Deutschland will 5.000 Syrer aufnehmen. Dass von ihnen ein großer Teil christlichen Glaubens sein soll, stößt jedoch auf Kritik.

In Sicherheit: Syrische Asylbewerber in Bad Belzig, bei Berlin. Bild: Thomas Peter / reuters

BERLIN taz | Das UN-Flüchtlingskommissariat nennt es ein „starkes Zeichen der Solidarität“, auch SPD und Grüne spendeten Lob. So viel Zuspruch bekommt Innenminister Hans-Peter Friedrich nur selten.
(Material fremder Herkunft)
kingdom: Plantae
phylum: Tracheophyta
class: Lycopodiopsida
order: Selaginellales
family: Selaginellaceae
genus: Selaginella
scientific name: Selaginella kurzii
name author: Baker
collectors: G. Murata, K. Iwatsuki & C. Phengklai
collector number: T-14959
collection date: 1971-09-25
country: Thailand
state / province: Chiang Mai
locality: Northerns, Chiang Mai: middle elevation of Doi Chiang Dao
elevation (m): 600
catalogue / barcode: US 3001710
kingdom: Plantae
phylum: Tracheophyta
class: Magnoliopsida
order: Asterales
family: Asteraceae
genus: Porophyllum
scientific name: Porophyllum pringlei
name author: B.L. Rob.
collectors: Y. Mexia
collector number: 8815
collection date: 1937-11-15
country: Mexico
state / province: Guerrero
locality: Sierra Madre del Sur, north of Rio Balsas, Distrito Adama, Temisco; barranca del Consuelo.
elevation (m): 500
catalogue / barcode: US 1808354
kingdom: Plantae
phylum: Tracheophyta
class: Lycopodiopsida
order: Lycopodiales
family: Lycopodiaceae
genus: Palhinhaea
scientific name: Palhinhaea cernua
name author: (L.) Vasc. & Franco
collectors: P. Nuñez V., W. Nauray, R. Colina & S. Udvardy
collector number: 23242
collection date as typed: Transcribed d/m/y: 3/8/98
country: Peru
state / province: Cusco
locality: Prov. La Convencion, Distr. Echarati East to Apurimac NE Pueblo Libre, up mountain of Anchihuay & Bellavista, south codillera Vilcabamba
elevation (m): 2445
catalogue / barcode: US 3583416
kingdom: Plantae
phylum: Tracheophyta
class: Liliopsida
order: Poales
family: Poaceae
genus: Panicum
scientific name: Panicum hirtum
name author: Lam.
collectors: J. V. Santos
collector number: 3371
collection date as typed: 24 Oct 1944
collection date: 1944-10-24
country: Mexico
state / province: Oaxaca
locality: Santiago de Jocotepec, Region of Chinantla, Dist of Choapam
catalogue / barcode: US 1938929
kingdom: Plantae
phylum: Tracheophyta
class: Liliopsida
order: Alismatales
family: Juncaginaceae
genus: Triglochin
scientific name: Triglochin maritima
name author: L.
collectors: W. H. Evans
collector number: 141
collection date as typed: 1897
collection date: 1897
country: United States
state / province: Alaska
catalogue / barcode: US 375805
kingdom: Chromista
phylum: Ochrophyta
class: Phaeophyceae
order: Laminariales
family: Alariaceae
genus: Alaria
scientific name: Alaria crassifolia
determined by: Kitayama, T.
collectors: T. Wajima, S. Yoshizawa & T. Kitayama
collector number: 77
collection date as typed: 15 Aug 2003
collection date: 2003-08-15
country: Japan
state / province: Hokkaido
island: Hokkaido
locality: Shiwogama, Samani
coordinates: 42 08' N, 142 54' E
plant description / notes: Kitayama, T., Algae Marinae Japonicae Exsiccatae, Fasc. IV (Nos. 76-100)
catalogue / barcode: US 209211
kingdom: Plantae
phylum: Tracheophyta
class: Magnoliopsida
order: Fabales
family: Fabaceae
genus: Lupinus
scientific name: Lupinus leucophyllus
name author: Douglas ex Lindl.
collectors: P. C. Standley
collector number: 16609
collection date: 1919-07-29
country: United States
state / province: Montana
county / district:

Am Mittwoch hatte die Bundesregierung angekündigt, sie wolle 5.000 Flüchtlinge aus Syrien aufnehmen – in erster Linie Familien, elternlose Kinder und Schutzbedürftige, die in Deutschland bereits Verwandte haben, sagte der Bundesinnenminister in Berlin.

Die ersten sollen Anfang Juni nach Deutschland kommen. „Wir gehen davon aus, dass ein besonderer Verfolgungsdruck auf Christen aus Syrien lastet und deshalb eine hohe Zahl von Christen unter diesen Begriff der Schutzbedürftigkeit fallen wird“, ergänzte Friedrich.

Diese Bemerkung stößt nun auf Kritik, Grünen-Parteichefin Claudia Roth nennt sie gar „unverantwortlich“. Das Kriterium der „besonderen Schutzbedürftigkeit“ unterscheide gerade nicht nach der Religion, sagte sie der taz.

„Es wäre ein fatales Signal an Muslime in der Region, aber auch in Deutschland, wenn die Bundesregierung den Eindruck erweckt, das Schicksal der christlichen Flüchtlinge sei ihnen wichtiger.“

Auch der stellvertretende SPD-Fraktionschef Gernot Erler mahnte: „Die Aufnahmebereitschaft darf sich nicht nach dem Gebetbuch richten.“ Friedrichs Kurswechsel sei „überfällig“, sagte Erler der taz, bilde aber „nur einen Tropfen auf den heißen Stein“.

Unbürokratischer Familiennachzug

„Wir hätten uns einen mutigeren Schritt gewünscht“, sagt auch Claudia Roth. „Die Bundesregierung muss nun auch die Visaerteilung für Syrer nach Deutschland erleichtern und den Familiennachzug für die hier lebenden Syrer unbürokratisch vereinfachen. Außerdem brauchen die bereits hier geduldeten Flüchtlinge aus Syrien endlich ein unbefristetes Bleiberecht und einen sicheren Aufenthaltstitel.“

Ähnlich sehen das Flüchtlingsorganisationen. Die Präsidentin der Diakonie Katastrophenhilfe, Cornelia Füllkrug-Weitzel, fordert darum jetzt eine „großzügige Ausgestaltung“ des Kontingents.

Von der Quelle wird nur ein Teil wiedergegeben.